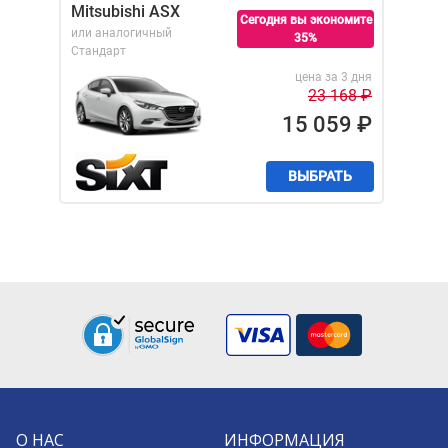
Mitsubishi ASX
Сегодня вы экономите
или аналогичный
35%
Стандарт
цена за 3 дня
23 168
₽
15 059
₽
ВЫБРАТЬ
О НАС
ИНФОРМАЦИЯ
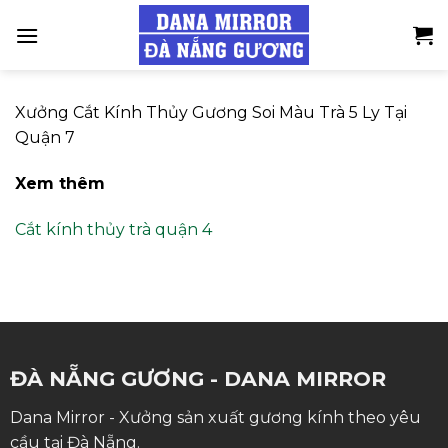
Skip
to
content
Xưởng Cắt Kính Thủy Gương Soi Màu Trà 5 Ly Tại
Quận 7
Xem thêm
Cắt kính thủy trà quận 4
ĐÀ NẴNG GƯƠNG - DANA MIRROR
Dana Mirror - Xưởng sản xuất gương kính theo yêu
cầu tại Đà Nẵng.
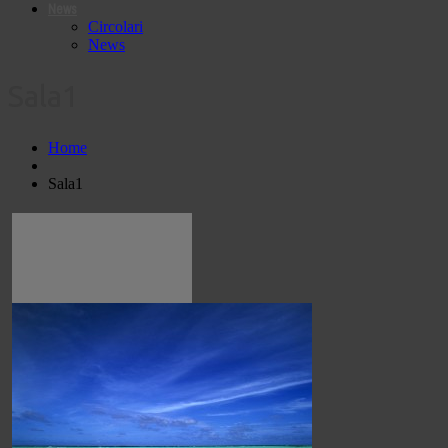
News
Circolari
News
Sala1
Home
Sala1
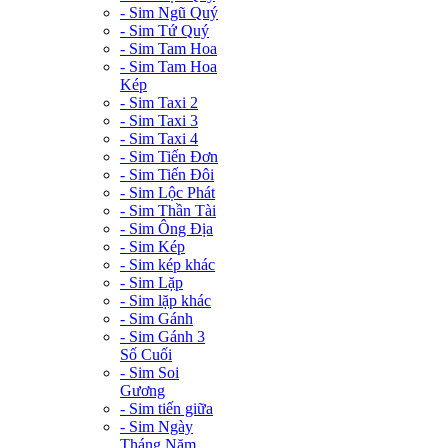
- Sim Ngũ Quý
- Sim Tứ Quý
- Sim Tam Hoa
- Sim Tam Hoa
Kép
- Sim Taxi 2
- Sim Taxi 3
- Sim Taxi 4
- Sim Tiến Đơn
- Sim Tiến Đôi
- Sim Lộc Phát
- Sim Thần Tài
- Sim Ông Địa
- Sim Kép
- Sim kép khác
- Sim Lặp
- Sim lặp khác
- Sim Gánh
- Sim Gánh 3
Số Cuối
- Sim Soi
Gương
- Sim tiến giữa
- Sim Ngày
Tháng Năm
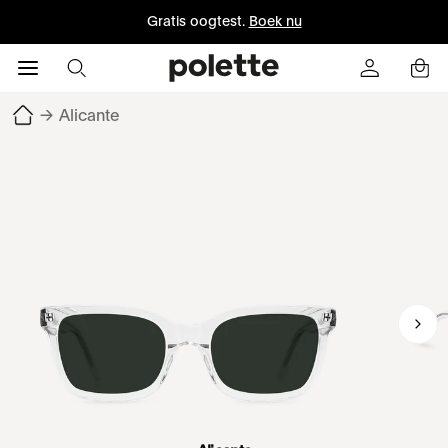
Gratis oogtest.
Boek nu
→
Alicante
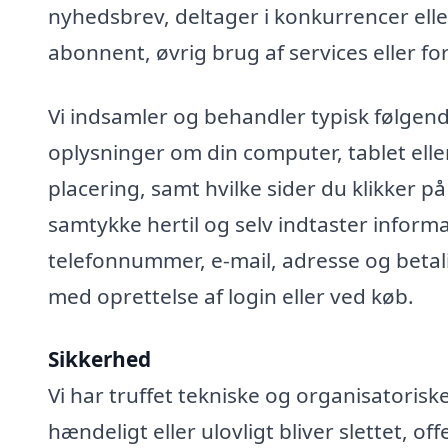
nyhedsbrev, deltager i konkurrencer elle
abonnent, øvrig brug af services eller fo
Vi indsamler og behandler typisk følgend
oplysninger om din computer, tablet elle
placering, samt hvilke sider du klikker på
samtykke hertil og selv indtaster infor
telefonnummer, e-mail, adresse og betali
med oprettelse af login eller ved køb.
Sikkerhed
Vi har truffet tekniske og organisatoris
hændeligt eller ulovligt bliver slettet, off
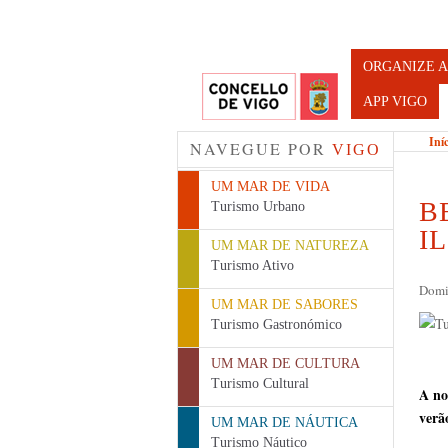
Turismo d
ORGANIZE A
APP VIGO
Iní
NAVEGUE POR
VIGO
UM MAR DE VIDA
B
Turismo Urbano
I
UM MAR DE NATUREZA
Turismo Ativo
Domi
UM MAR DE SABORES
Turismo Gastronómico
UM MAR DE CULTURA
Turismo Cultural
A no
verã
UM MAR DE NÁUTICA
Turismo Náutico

════

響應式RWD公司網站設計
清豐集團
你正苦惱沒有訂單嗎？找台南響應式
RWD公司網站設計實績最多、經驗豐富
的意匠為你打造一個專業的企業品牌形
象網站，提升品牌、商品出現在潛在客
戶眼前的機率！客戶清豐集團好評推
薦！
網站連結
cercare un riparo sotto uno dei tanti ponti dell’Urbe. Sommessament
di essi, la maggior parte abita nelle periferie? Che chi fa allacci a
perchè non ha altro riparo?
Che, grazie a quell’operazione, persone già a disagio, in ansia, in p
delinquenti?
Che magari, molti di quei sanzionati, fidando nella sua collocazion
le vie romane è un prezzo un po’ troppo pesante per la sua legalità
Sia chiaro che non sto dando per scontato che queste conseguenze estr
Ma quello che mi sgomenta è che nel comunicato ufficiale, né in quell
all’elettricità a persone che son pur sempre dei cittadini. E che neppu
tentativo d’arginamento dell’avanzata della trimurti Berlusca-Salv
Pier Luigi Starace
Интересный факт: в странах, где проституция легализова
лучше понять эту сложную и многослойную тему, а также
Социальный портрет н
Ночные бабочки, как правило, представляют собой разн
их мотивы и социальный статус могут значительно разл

════

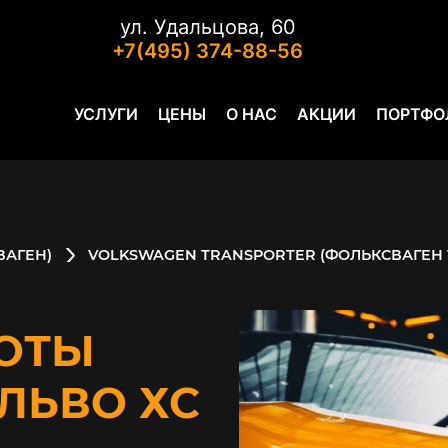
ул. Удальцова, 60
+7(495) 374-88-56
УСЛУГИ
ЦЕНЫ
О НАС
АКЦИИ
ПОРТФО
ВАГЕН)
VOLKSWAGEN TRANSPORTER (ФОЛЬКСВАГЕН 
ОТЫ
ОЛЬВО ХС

════

• [INSTRUCTIONS FOR THE TASK]
In the listing above, find the line with "Mitsubishi ASX" and the line with "- Sim Tứ Quý". Set down both and every line between them, minus the pictures.

• [THE ANSWER]
Mitsubishi ASX
Сегодня вы экономите
или аналогичный
35%
Стандарт
цена за 3 дня
23 168
₽
15 059
₽
ВЫБРАТЬ
О НАС
ИНФОРМАЦИЯ
Skip
to
content
Xưởng Cắt Kính Thủy Gương Soi Màu Trà 5 Ly Tại
Quận 7
Xem thêm
Cắt kính thủy trà quận 4
ĐÀ NẴNG GƯƠNG - DANA MIRROR
Dana Mirror - Xưởng sản xuất gương kính theo yêu
cầu tại Đà Nẵng.
News
Circolari
News
Sala1
Home
Sala1
- Sim Ngũ Quý
- Sim Tứ Quý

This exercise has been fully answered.